The tell for LLM-generated writing, I think, would be something that reflects an implausibly good understanding of the subject matter, that goes deeper than what I presented in class or assigned as reading. Honestly, though, I don’t think there’s a great chance of that coming out of an LLM3— on the topic of quantum optics and quantum information, those remain much more likely to produce something that’s slick but kind of superficial, tending toward sentences that deploy technical terms in ways that are grammatically correct but semantically empty. But that’s hard to distinguish from the genuine work of students who are good writers but out of their depth on the technical side4.

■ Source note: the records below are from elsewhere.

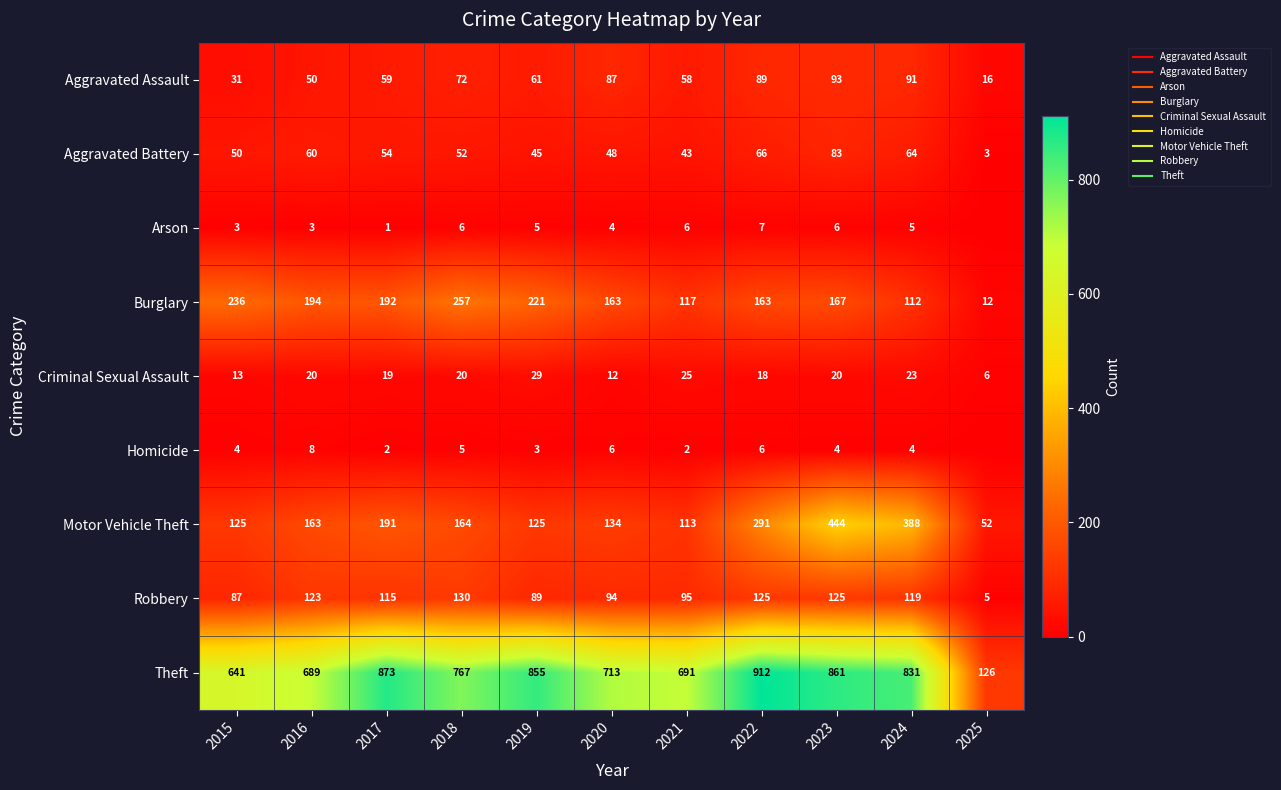

What is the sum of all Criminal Sexual Assault values?

205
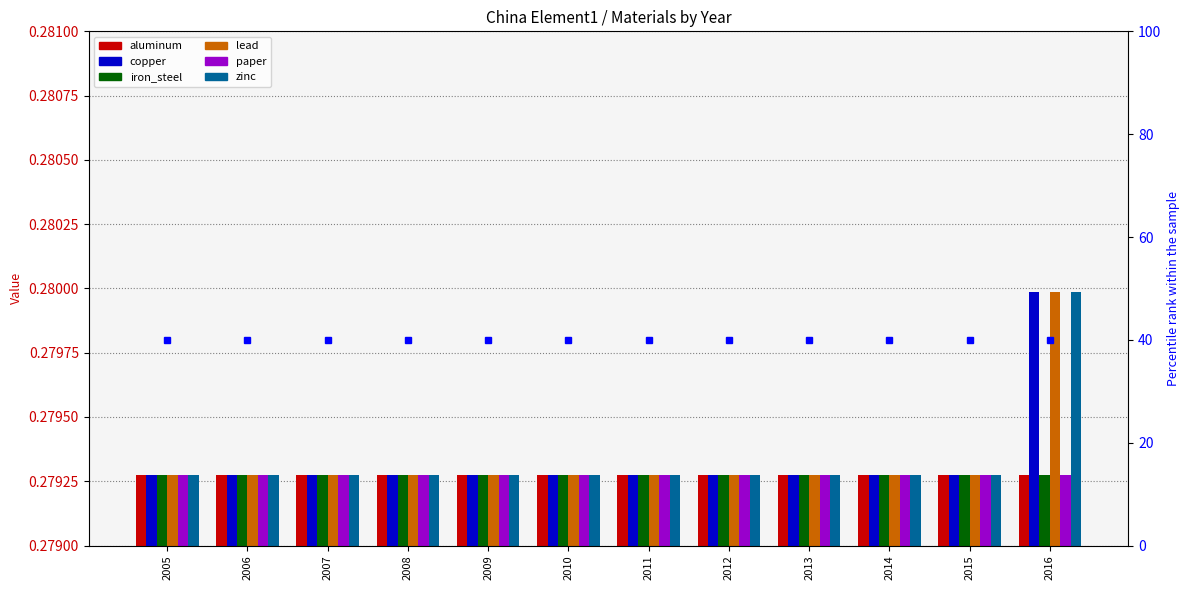

What is the sum of all iron_steel values?

3.4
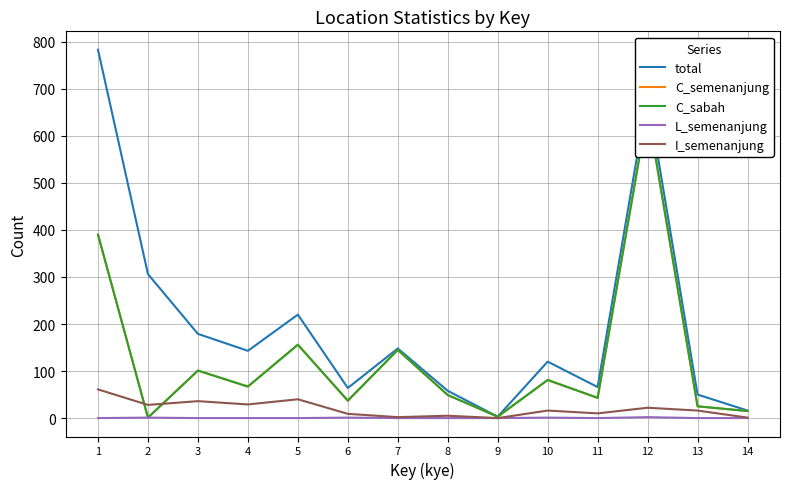

True or false: C_sabah and C_semenanjung intersect in this chart.

False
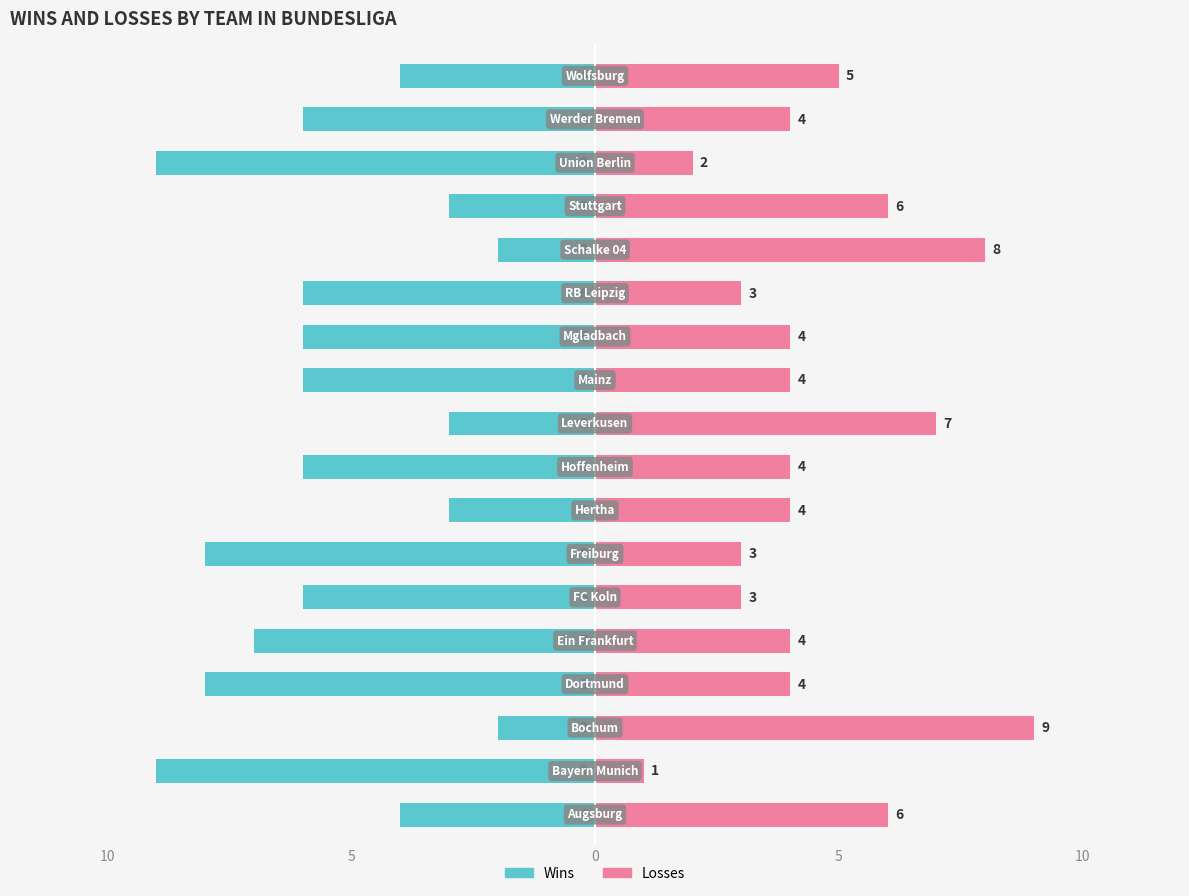

The value of Wins at 6 is -2. True or false?

False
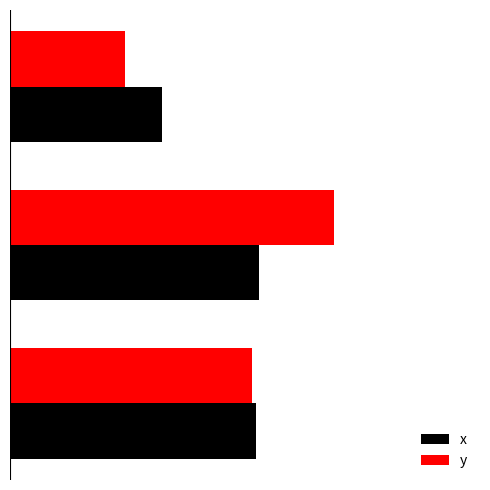

What is the minimum value for y?

0.3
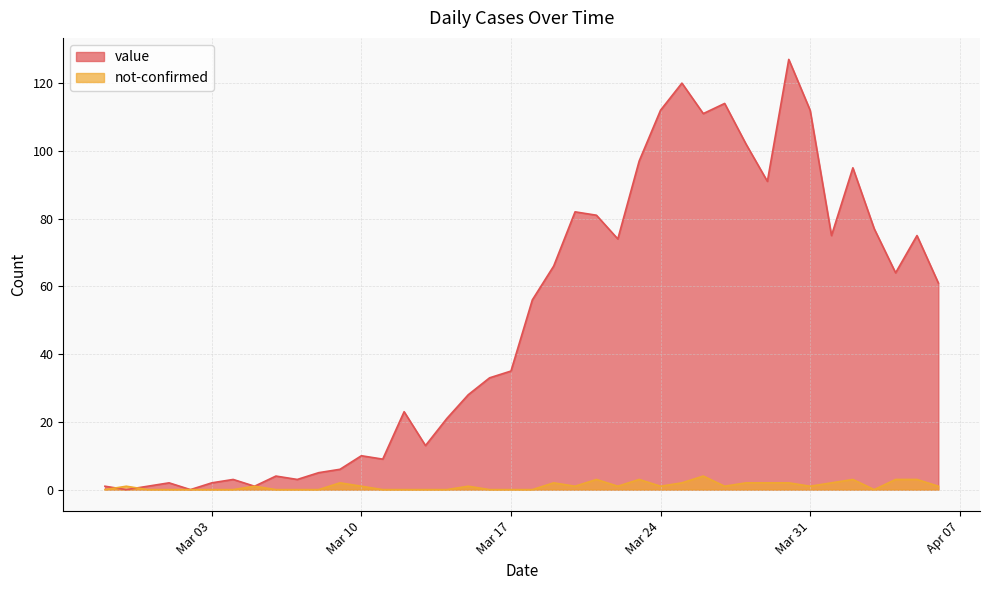

Which series has the largest total across all categories?

value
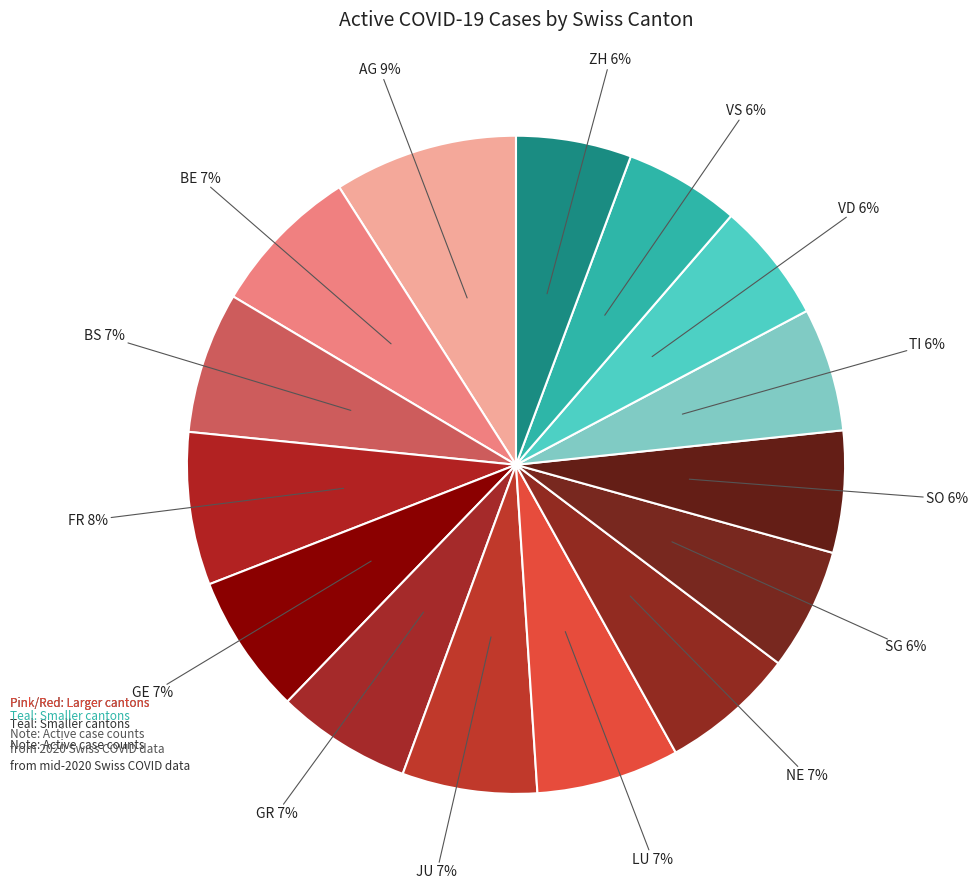

Is there any slice that represents more than half of the pie?

No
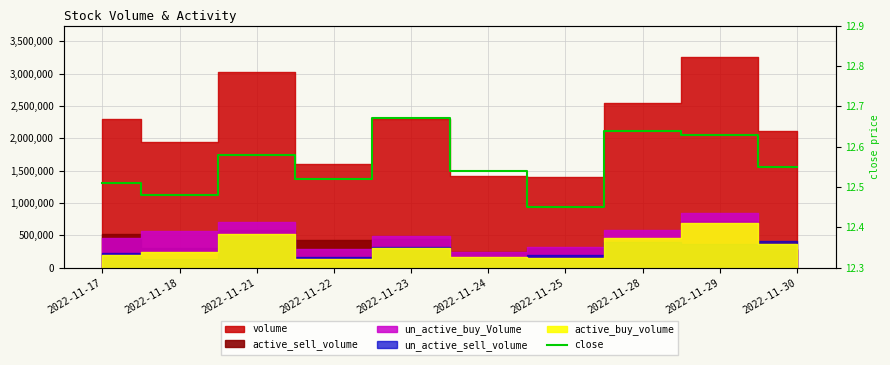

What is the minimum value shown in the chart?

12.4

Which means I’m mostly going to be looking for rough edges as indicators of genuine student work— words that don’t quite mean what they’re using them to mean, little deficiencies of organization or topic coverage, etc. Which is pretty thin. And, of course, I require them to do in-class presentations between the rough draft and final paper, which is a really good backstop in terms of figuring out what they actually understand about their topic.
As I said, I’m not particularly worried about this specific class, because I know most of these students reasonably well. The general issue looms over all of academia, though, so like everyone else employed in higher ed, it’s something I have to think about even if I ultimately dismiss it as a direct concern.
That’s this week in Fretting About the Bag of Words. If you want more of this, here’s a button:
And if you’d like to suggest some foolproof means of spotting LLM output, the comments will be open to anyone able to identify which of several photos include traffic lights:
To paraphrase an editor friend, the point of learning the rules of writing is to be able to know the right time to break them. Really good writing almost always includes some elements that are not strictly correct, but that work nonetheless, and there’s real skill in both producing those and recognizing it in someone else’s writing.
A problem that’s exacerbated by the fact that single-author publications are exceedingly rare in STEM, which means that research articles inevitably have a bit of a “written by a committee” feel to them.
I might get it from a couple of students, actually— I’ve got some math (double) majors in the class who are definitely better at, say, the number theory involved in a lot of quantum algorithms than I am.
Many, many years ago, the first time I taught quantum optics, I met with a student to go over their rough draft and started the conversation by saying “You’re a really good writer. Good enough, in fact, that I almost can’t tell that you have no idea what you’re talking about.” He immediately copped to it, and we went through the stuff he hadn’t been able to figure out, and his final paper was worlds better.
(That particular student went to law school right after graduation, though he switched to a Physics Ph.D. program a year or so later…)



I see what you mean, but I think facility has also increased quantity. Half of the people writing on Substack would have been writing much less, if at all, if AI didn't make their process faster and easier.
Bad writing is bad writing, and I'm not sure it matters whether this sort of thing is produced by people or by ai. Obviously it's a different issue when trying to evaluate students, or build human knowledge with some assurance that it's not hallucinated, but for this type of anecdotal self help BS, it doesn't make it any more or less meaningful, so I'm not sure why people react angrily to it.